A obra de Susan Meiselas, embora extensa, revela ao longo dos anos uma constante pulsão de registrar o mundo. Nos primeiros anos do seu trabalho, a partir dos anos 1970, a fotógrafa já mostrava um olhar engajado no que via a sua volta. Quando se juntou à equipe da Magnum Photos como freelancer, teve a possibilidade de expandir seu trabalho geograficamente, levando esse olhar para várias partes do mundo. O trabalho vive na interseção entre fotojornalismo e produção artística, criando uma visão documental que é permeada por uma sensibilidade pessoal. Cada projeto deve ser visto como uma obra em si, sendo que sequências e justaposições de suas fotos criam uma narrativa particular.
Meiselas foi reconhecida recentemente pela Deutsche Borse, organização que premia fotógrafos todos os anos. Quatro indicados ganham uma exposição na Photographer’s Gallery em Londres, mas o prêmio só é revelado depois da abertura, dando ao público a possibilidade apreciar as obras de maneira mais neutra. A exposição Mediations levou o prêmio principal, como obra completa. Como o espaço na Photographer’s Gallery é limitado, a artista optou por apresentar somente uma parte da exposição, se concentrando em seu projeto Kurdistan, In the Shadow of History, que retrata a diáspora curda e a perseguição contra o grupo étnico durante o regime de Saddam Hussein.
Susan Meiselas vai além da idéia de fotografia autoral, e se concentra em facilitar a criação registros. Apesar de conter muitas fotografias tradicionais feitas por ela e emolduradas nas paredes, a exposição dá igual importância à fotografia vernacular, anotações, cartas, periódicos, impressos e vídeo. As escolhas na obra são evidência de que o foco de Meiselas não é a fotografia como fim, mas como um potente meio de coletar, preservar e divulgar histórias. Esse poder se evidencia em algumas obras que retratam tendas de fotógrafos de rua, que se sustentam com câmeras artesanais tirando retratos de pessoas. Meiselas apresenta esses comerciantes como agentes de preservação da memória cultural dos curdos, que poderia ser facilmente perdida.
Durante os anos de perseguição aparecer em fotos com qualquer indicação de etnia curda como roupas ou tradições era proibido. Meiselas junta fotografias de curdos de vários lugares, montando um arquivo de memória de um povo que também serve como um ato de resistência política.
A exposição no geral é rica em obras, detalhes e informação, o que é de se esperar de uma fotógrafa tão prolífica.
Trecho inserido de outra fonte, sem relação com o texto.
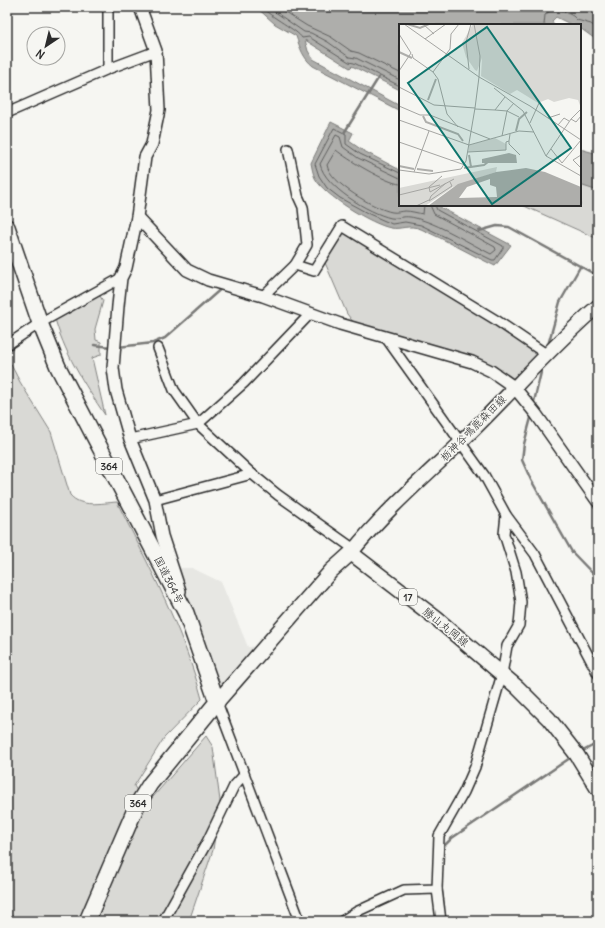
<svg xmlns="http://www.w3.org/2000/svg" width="605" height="928" viewBox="0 0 605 928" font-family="Delius,'Klee One',sans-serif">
  <rect width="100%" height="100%" fill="#f6f6f2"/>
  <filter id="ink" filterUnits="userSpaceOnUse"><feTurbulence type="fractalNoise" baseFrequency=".025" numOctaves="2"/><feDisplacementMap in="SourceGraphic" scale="8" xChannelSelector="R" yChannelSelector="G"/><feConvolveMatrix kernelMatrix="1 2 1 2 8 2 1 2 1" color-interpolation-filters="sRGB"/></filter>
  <g filter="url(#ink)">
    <path fill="#e7e7e3" d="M174,568H192L221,582L248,647L261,646L217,702Z"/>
    <g fill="#d9d9d5" stroke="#828280">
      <path d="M580,174L598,180V239L522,205H580Z"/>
      <path d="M342,226L546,354L514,387L491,371L357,327L347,314L323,258Z"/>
      <path d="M97,291L103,301L95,329L96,340L101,342V355L92,358L105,415C84,384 63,351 54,315Z"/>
      <path d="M7,357L20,382L51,432L70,495C81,508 101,503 117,502C149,566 183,629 202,699L164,738L134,786L146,805L206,736L213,747L220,801L213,850L189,921H7Z"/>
    </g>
    <g fill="#aeaeab" stroke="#7a7a78">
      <path d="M256,7H598V41L580,28V25H572L556,17L552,21L554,25H400V90L352,66L350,68L305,40L308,51L313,59L400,106V111L313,66C303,58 300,48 296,36L275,24Z"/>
      <path d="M331,122L353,133L349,141L362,150L400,170V205H436L511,245L495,266C470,254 446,240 421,229C408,224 401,230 391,228C373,225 323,195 315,178C313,174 312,168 311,163Z"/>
      <path d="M580,149L598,154V191L580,185Z"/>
    </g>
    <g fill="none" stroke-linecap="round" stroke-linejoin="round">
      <g stroke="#5f5f5e" stroke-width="1">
        <path d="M261,7C271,17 297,30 302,38L309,37L349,62L354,63L400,86"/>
        <path d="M268,7L304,32L311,33L328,42L349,57L356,58L400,80"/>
        <path d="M277,7L307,26L331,37L351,51L359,53L400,73"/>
        <path d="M544,25L545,15L552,9L558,8L573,16L577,20L591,24L598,29"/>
        <path d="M400,173L360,154L346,144V134L334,128L315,164L319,176L327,188L340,198L369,214L392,224L405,222L421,225L492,260H495L503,248V246L437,210L435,205"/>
        <path d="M400,178L358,158L343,147L340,137L336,135L320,164C325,187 369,213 391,218C395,219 400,217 403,217C409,216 416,218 422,220C442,226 471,244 491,254L496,250L495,247L434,214L430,205"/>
        <path d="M400,184C386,183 347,159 336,150L327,165C330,183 375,209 392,212C396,213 401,211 405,211C411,211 417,213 423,214L424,205"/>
      </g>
      <g stroke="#7a7a78" stroke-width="2.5">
        <path d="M344,133L379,77"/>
        <path d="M479,231L497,226L509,227L598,276"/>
        <path d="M94,345L111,347"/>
        <path d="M548,345L560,302L580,267"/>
        <path d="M118,347L153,343L165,338L223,287"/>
        <path d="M533,406L542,368"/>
        <path d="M532,414L524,444L522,460L531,480L572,552L598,579"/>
        <path d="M581,752L598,743"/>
        <path d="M442,854L444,846L452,838L573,756"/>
        <path d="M441,885L444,907"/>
      </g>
      <g stroke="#2b2b2b" stroke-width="12">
        <g id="minor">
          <path d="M108,7V69"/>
          <path d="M7,113L108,69L156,51"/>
          <path d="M288,149L298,196L303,207L307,245L295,265"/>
          <path d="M263,296L295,265L314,271L342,226L496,320L546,354"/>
          <path d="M386,338L484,475L506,515L535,554L598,674"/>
          <path d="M7,345L40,323L121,278"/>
          <path d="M158,348L174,390L198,424L252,474"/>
          <path d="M130,439L198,424L244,383L311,313"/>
          <path d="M155,500L252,474L278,495L354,549"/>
          <path d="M217,702L300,921"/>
          <path d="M437,889L441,921"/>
          <path d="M163,921L207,842L234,786L244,775"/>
          <path d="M342,921L356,912L404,890L437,889L439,836L464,792L475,767L502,674L507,646L519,625L521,602L516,572L504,534L506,515"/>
        </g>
      </g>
      <g stroke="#2b2b2b" stroke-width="14">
        <g id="tertiary">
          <path d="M140,7L156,51L159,110L152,144L145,157L137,217L126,268L121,278L118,306L113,368L116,390L130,439L155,500L162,536L180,591"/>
          <path d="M137,217L187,270L208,280L263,296L340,324L472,362L491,371L514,387L536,414L598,502"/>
        </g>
      </g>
      <g stroke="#2b2b2b" stroke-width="16">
        <path id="secondary" d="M351,553C382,514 423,478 460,443C507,398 549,348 598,306"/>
      </g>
      <g stroke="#2b2b2b" stroke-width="17">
        <path id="primary" d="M217,702L331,571L351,553L437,619L517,687L549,719L577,755L598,789"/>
      </g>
      <g stroke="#2b2b2b" stroke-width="18">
        <path id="trunk" d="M7,227L40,323L58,367L186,613L217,702L150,784L137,805L87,921"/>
      </g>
      <use href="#minor" stroke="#f6f6f2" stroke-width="9"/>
      <use href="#tertiary" stroke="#f6f6f2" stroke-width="11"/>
      <use href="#secondary" stroke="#f6f6f2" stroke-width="13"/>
      <use href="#primary" stroke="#f6f6f2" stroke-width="14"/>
      <use href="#trunk" stroke="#f6f6f2" stroke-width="15"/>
    </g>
  </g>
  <g text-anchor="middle" stroke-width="3" stroke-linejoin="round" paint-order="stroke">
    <g fill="#f6f6f2" stroke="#686867" stroke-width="1">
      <rect x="96" y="458" width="26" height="16" rx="3"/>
      <rect x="399" y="589" width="18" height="16" rx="3"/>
      <rect x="125" y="795" width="26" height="16" rx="3"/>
    </g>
    <g font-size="10" font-weight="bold" fill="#2b2b2b">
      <text x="109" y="470">364</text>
      <text x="408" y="601">17</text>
      <text x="138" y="807">364</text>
    </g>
    <g font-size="11" fill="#2b2b2b" stroke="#f6f6f2">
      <text transform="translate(473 428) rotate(-45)" y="4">栃神谷鳴鹿森田線</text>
      <text transform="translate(169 580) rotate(63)" y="4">国道364号</text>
      <text transform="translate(446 627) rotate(39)" y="4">勝山丸岡線</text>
    </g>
  </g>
  <g transform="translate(399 24)">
    <rect width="182" height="182" fill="#f6f6f2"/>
    <path d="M74,0H182V84L179,76L170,74L155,78L149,75L139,79L118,66L111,70L82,52L83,34L78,47L76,46L67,33L63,19ZM96,114L107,120V126L69,128L70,121ZM98,143L97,148L54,163L26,182H0V164Z" fill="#d9d9d5"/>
    <path d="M110,129L117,131L118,139H83V135ZM127,144L146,148L182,163V182H29L59,160L97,148ZM91,155V161L97,163L98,173L60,174L68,163Z" fill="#aeaeab" fill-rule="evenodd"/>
    <path fill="none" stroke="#aeaeab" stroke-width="2" d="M8,0L21,4L30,0M0,28L13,34M29,76L37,55M24,92L27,98L59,110L64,117M117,107L120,95L128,88M70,131L72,143M0,142L15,145M65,144L85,141L89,138M18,145L34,147"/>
    <path fill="none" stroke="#a5a5a2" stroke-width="1" d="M5,0L80,53M24,0L35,10M75,0L81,32L80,53L131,82L182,116M0,10L12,29L0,47M26,15L47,0M13,30L14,34L34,48M70,45L67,18L72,0M0,63L35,81L76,84L80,53M95,64L124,87L147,132L182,152M0,82L21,91H31L91,115M76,85L96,86L106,73M96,86L108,87L120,93M149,94L161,90M172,95L177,98L182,92M0,96L70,121L120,107L135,108M131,99L140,79M159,101L165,94L170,97M59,103L48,90L39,55L34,48L51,25L52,10L60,0M103,112L108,87L115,79M110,117V120L121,131M0,118L66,141M152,125L163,139L182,116M69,128L107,126V118L110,117L111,110M182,131L174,136L182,144M147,132L172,95L182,85M0,146L30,150L62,145L67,137L76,84M15,148L30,107M43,152L30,163L31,168L55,155M0,171L41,161M32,172L30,177L53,162L51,158M32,172L47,159M17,182L30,176"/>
    <path fill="#0f766e" fill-opacity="0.15" stroke="#0f766e" stroke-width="2" d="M88,3L172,124L93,180L9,59Z"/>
    <rect width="182" height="182" fill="none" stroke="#2b2b2b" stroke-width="2"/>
  </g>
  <rect width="605" height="928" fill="none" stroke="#f6f6f2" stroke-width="24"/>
  <rect x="12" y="12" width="581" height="904" fill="none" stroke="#2b2b2b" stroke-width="1.5" filter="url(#ink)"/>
  <g transform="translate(46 46) rotate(215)"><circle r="19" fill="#f6f6f2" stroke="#a5a5a2"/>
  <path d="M0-3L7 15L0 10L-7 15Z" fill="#2b2b2b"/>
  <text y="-6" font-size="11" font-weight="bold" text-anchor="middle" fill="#2b2b2b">N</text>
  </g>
</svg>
A escolha de focar nos grupos étnicos do Curdistão é interessante, porque dá a oportunidade de entender o potencial da fotografia de preservar e impedir que todo um sistema cultural seja esquecido. Infelizmente, as muitas obras na pequena sala criaram uma atmosfera um pouco claustrofóbica, com algumas áreas onde os espaços ficavam apertados. Em um canto um livro num pedestal, o texto principal de parede, uma tela com vídeo e algumas fotografias se espremiam de maneira desconfortável. Tenho a impressão de que a escolha do curador foi de apresentar a maior quantidade possível de conteúdo, mas talvez a exposição ganhasse mais peso se tivesse sido montada na sala adjacente, que era maior.
Uma das coisas mais interessantes da exposição, porém, é uma parede com o mapa da diáspora curda pelo mundo, onde penduradas por barbantes haviam histórias que Meiselas pediu para pessoas de origem curda registrarem. Os pregos que seguram os barbantes na parede marcam o lugar de onde as histórias foram escritas. Nos pequenos panfletos uma variedade de suportes, desenhos, fotos e textos contam as histórias de acordo com experiências individuais.
Essa parte da obra resume perfeitamente a inteligência da obra de Susan Meiselas, porque ela entende fotografia como um veículo para contar histórias. O objeto de apreciação na galeria então se torna a memória e a preservação da cultura. O trabalho de Meiselas se apresenta como um espaço que torna facilita essa preservação e a torna acessível para aqueles que como eu, poderiam ter vivido sem ver nem ouvir essas histórias.